# Selected passage
────────

Translation(s): English - Italiano


Though subversion package provides a lightweight subversion server, svnserve, it does not provide means for running this server as a service. Here we will discuss two ways to run it.

Running svnserve using systemd

Modern Debian uses systemd for service running and management, so it is better to start svnserve server using systemd.

First, create a system user for running the service (root is not really needed and is a bit insecure)

# useradd -r svn

Then create an svn repository root and grant it to svn user

# mkdir -p /srv/svn/repos; chown svn /srv/svn/repos

Create systemd service configuration for svnserve /etc/systemd/system/svnserve.service:

[Unit]
Description=Subversion protocol daemon
After=syslog.target network.target

[Service]
Type=forking
RuntimeDirectory=svnserve
PIDFile=/run/svnserve/svnserve.pid
EnvironmentFile=/etc/default/svnserve
ExecStart=/usr/bin/svnserve $DAEMON_ARGS
User=svn
Group=svn
KillMode=control-group
Restart=on-failure

[Install]
WantedBy=multi-user.target

Then add service startup options at /etc/default/svnserve:

# svnserve options
DAEMON_ARGS="--daemon --pid-file /run/svnserve/svnserve.pid --root /srv/svn/repos --log-file /var/log/svnserve/svnserve.log"

These options will be used by service for starting svnserve.

────────

# Record set
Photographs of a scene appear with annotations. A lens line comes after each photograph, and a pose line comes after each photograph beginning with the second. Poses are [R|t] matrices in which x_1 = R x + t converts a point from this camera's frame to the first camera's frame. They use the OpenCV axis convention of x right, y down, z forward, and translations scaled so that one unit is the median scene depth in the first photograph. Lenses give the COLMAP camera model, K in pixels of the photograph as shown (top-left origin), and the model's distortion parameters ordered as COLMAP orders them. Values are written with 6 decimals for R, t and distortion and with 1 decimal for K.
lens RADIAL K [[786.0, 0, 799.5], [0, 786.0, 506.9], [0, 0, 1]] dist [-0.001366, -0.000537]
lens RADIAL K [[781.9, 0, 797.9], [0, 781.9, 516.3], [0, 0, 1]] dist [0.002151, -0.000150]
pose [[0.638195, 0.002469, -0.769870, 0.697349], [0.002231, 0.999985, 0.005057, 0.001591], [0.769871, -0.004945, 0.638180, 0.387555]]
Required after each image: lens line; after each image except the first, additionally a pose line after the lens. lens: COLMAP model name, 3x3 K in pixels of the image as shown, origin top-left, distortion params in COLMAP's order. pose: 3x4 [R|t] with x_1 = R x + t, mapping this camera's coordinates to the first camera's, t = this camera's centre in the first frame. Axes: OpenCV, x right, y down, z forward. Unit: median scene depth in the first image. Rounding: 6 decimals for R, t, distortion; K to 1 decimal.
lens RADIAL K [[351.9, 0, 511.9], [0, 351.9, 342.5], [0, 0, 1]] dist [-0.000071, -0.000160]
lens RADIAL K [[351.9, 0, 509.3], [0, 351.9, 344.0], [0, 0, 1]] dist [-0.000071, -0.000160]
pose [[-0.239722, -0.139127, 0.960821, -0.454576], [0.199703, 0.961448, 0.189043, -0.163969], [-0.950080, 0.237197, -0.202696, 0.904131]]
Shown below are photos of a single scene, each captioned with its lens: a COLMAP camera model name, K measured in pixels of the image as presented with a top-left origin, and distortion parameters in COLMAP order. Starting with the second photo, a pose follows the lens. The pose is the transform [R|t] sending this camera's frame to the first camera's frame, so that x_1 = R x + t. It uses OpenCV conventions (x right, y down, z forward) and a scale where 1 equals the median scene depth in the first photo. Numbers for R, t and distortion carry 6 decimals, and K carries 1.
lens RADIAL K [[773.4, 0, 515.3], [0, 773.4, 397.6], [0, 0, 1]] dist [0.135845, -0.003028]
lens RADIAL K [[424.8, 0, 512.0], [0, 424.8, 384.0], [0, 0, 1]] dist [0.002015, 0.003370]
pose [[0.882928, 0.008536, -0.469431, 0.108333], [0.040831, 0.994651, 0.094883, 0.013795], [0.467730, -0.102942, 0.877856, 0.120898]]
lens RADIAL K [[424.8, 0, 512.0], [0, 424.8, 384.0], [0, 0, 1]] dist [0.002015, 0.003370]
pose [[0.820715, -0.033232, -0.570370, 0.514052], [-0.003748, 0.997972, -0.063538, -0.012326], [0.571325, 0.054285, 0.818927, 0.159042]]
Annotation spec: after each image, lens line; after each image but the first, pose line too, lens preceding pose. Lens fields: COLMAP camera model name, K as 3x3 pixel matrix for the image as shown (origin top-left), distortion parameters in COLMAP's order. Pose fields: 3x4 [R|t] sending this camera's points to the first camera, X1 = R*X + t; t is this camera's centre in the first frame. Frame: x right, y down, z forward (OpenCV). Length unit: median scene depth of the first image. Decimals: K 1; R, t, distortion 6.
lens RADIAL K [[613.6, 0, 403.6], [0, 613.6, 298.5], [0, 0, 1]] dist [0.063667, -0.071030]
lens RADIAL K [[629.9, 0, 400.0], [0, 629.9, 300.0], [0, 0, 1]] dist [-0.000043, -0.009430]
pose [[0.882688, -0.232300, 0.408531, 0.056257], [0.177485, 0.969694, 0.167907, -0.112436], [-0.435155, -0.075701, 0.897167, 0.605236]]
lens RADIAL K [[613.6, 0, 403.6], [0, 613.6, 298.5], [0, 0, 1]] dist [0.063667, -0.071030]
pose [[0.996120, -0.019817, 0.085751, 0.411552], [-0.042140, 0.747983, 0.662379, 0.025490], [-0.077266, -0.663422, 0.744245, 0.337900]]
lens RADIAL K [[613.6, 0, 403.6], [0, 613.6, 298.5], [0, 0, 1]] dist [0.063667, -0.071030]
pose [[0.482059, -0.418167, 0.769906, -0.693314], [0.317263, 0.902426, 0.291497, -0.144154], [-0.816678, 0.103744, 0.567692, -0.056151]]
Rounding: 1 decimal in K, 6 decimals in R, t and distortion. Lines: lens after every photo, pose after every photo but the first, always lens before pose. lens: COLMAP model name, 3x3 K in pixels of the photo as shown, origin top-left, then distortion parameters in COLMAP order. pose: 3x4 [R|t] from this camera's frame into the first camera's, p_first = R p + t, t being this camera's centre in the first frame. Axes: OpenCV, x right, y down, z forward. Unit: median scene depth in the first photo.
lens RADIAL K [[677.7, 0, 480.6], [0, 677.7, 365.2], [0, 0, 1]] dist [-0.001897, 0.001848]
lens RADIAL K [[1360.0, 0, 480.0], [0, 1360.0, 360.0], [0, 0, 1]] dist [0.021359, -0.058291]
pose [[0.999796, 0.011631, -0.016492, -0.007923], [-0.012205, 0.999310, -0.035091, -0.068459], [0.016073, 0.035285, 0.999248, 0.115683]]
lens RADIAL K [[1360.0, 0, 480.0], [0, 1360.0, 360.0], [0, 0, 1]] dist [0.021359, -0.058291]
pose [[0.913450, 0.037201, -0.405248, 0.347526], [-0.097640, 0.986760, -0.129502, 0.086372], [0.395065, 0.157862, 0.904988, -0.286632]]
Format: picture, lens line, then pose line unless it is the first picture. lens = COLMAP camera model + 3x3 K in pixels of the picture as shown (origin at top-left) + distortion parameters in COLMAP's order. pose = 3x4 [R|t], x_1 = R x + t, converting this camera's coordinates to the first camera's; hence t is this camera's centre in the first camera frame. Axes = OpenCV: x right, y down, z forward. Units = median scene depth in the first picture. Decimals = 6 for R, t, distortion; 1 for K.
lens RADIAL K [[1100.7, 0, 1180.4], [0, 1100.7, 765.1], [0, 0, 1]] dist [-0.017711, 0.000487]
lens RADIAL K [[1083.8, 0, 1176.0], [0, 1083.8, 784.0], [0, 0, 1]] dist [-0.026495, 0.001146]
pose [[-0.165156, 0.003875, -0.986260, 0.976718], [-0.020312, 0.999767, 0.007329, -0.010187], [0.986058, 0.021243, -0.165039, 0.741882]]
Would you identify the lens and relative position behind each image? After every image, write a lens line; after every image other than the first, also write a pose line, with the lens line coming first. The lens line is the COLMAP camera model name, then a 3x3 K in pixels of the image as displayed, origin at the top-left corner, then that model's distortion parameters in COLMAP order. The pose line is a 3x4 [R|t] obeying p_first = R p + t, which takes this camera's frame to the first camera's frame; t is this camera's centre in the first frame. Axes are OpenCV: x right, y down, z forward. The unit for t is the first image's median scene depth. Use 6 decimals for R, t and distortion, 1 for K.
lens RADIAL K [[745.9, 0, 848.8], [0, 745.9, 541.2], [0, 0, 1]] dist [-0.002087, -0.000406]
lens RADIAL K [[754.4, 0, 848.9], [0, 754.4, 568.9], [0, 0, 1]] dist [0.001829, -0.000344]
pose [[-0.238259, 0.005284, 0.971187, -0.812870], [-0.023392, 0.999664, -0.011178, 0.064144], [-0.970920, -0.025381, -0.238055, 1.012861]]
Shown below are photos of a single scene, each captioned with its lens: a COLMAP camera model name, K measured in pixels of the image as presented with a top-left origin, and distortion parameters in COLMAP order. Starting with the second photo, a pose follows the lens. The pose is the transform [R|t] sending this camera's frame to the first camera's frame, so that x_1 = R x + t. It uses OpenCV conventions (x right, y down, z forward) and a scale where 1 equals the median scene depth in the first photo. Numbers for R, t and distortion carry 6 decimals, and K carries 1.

────────

# Exercise
Translate this sentence from the svnserve setup guide into Spanish: "Modern Debian uses systemd for service running and management, so it is better to start svnserve server using systemd." The rows are not needed here.

# Written reply
Debian moderno utiliza systemd para la ejecución y la gestión de servicios, por lo que es mejor iniciar el servidor svnserve mediante systemd.